As far as course content is concerned, a military education appears to offer much more than its civilian counterpart. But what about quality? How does the military compare when it comes to things like environment, facilities, and faculties? In practice, many non-combatant courses are taught by top professors drawn from non-military institutions, and most military academies have facilities and campuses that are the envy of regular schools. NDMC's Col. Shen Chien-yeh says that one reason why they started to enroll self-funded students was to let more people have access to their advanced equipment and other resources. "If you look at the numbers enrolled at a typical medical college and compare them with ours, and then look at the respective resources, you might even call it a waste of resources not to enroll self-funded students."

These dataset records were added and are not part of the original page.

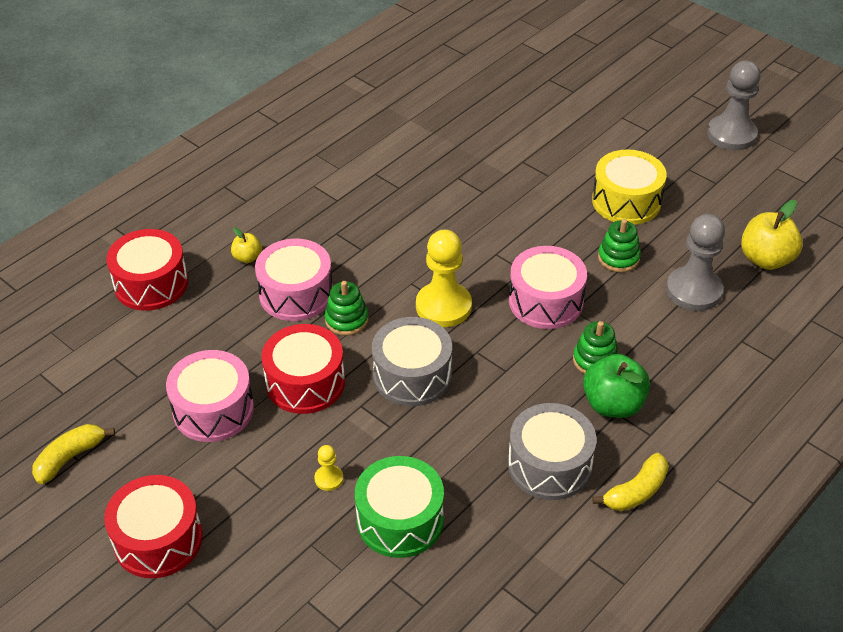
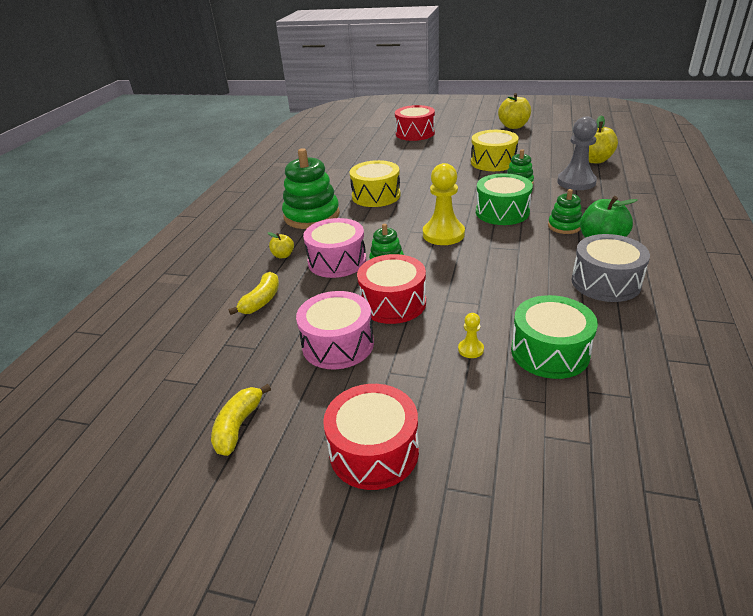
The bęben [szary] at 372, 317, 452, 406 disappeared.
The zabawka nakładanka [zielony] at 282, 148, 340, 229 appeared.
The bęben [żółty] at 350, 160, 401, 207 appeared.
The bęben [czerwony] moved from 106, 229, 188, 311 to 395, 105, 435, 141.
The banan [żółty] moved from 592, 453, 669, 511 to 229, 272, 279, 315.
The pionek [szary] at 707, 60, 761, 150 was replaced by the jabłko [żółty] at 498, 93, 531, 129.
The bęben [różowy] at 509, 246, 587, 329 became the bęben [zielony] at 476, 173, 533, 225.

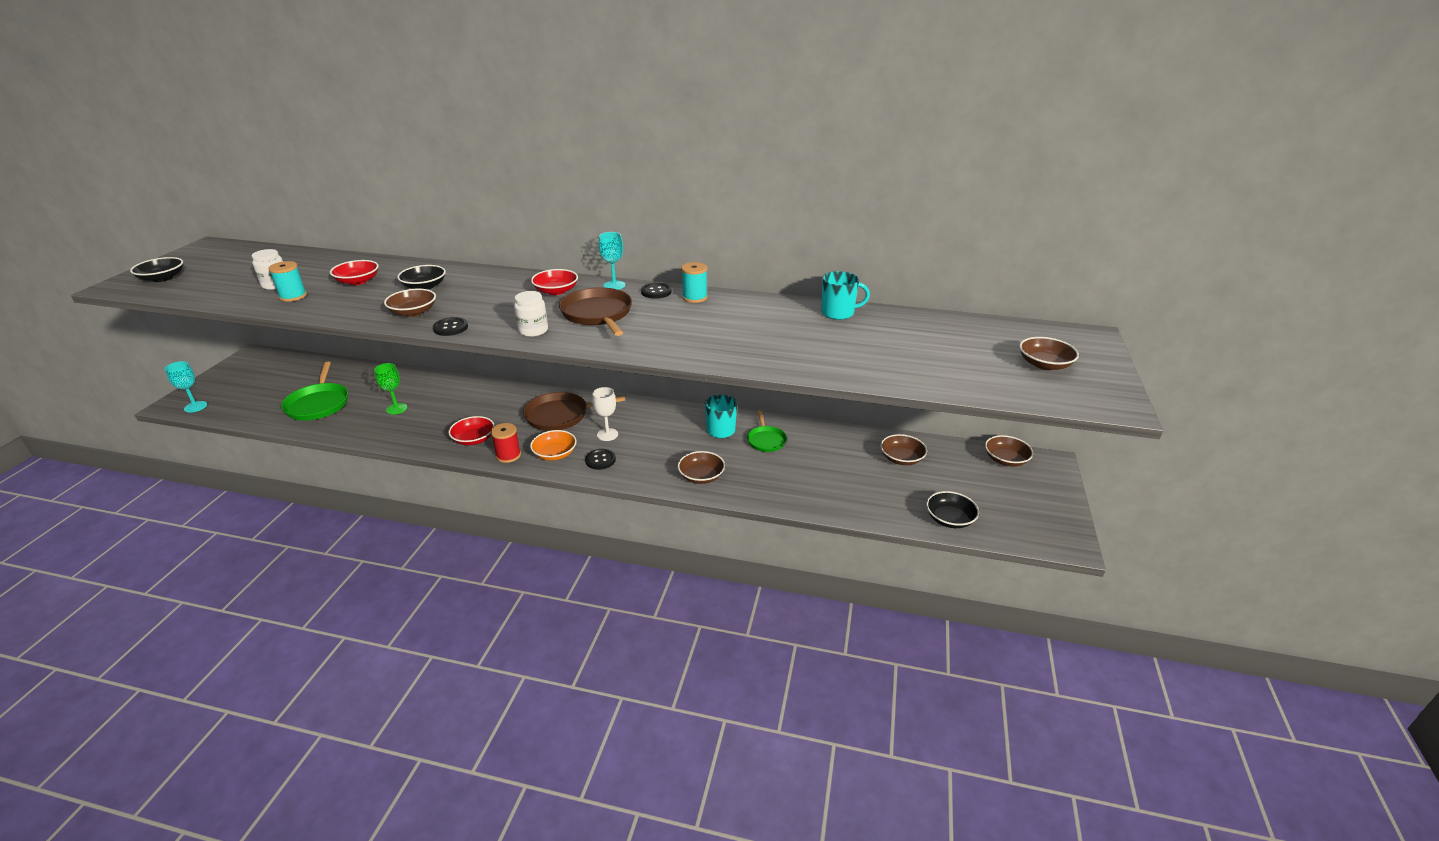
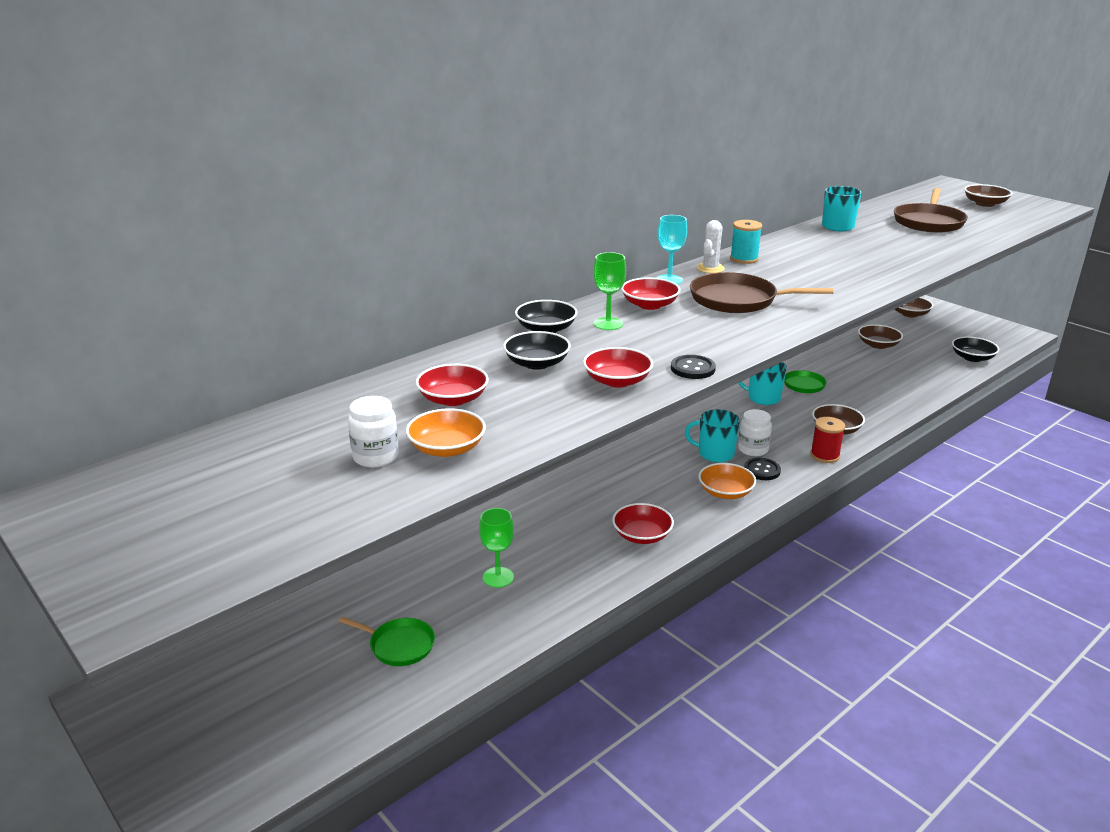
The kielich [turkusowy] at 165, 361, 207, 413 disappeared.
The kielich [zielony] at 593, 252, 626, 330 appeared.
The miska [czarny] moved from 130, 257, 183, 282 to 515, 300, 578, 333.
The szpulka [czerwony] moved from 491, 423, 521, 463 to 810, 417, 845, 463.
The słoik [biały] moved from 514, 291, 548, 337 to 738, 409, 772, 456.
The patelnia [brązowy] moved from 523, 392, 625, 431 to 894, 188, 968, 233.
The szpulka [turkusowy] at 268, 261, 307, 302 was replaced by the miska [pomarańczowy] at 406, 408, 486, 457.
The kielich [biały] at 592, 387, 618, 441 was replaced by the kubek [turkusowy] at 685, 409, 740, 463.
The guzik [czarny] at 641, 283, 672, 299 was replaced by the kaktus [biały] at 697, 220, 725, 273.
The miska [brązowy] at 384, 289, 436, 317 became the miska [czerwony] at 583, 347, 653, 388.
The patelnia [zielony] at 281, 362, 348, 420 changed to 0.61 times the size.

Whether in terms of content or quality, it seems this military education "product" is at least as good as--if not better than--its competitors. But products need to be marketed and advertised. In the past, the marketing was undertaken by individual schools and high-school or college military instructors. In 1999, however, the MND established its Recruiting Center to take over this responsibility. Gen. Yao Chiang points out that the "good men should not be made into soldiers" concept still exists, but young people are becoming more and more independent, and to a certain extent they are starting to be influenced by the concept of heroism. So, despite the competitiveness of the market, the center did a pretty good job in its first year. As the result of more than 8,000 seminars, shows, and campus activities, the number of people applying to take military school entrance exams grew by 25 percent over the previous year.

Nevertheless, the center has encountered problems with recruitment to two categories of school. First, the ROC does not have enough military pilots, the reason being that few high-school graduates can meet the obligatory eyesight standard. Second, junior-college-level programs find few takers. "When entering an ordinary college is so easy, there's no reason to choose junior college," Yao Chiang says. "In other words, this product hasn't been made attractive enough, which in turn makes it difficult to market."

In an attempt to make itself even more competitive, the center has done a number of surveys on how military students feel about their education. A lot of respondents complained about the tough time they had during the first nine weeks of military training, but on the whole it seems that most of them are quite happy with it. Hsiao Po-jen, a fourth-year student in the NDMC's medical department, recalls how his mother came to visit him during his basic training, wanting to take him home because she had heard how tough it was. She failed in her mission, however, because there were so many trainees milling around that she could not find her son. "Looking back now," Hsiao says thoughtfully, "I'm glad she didn't find me."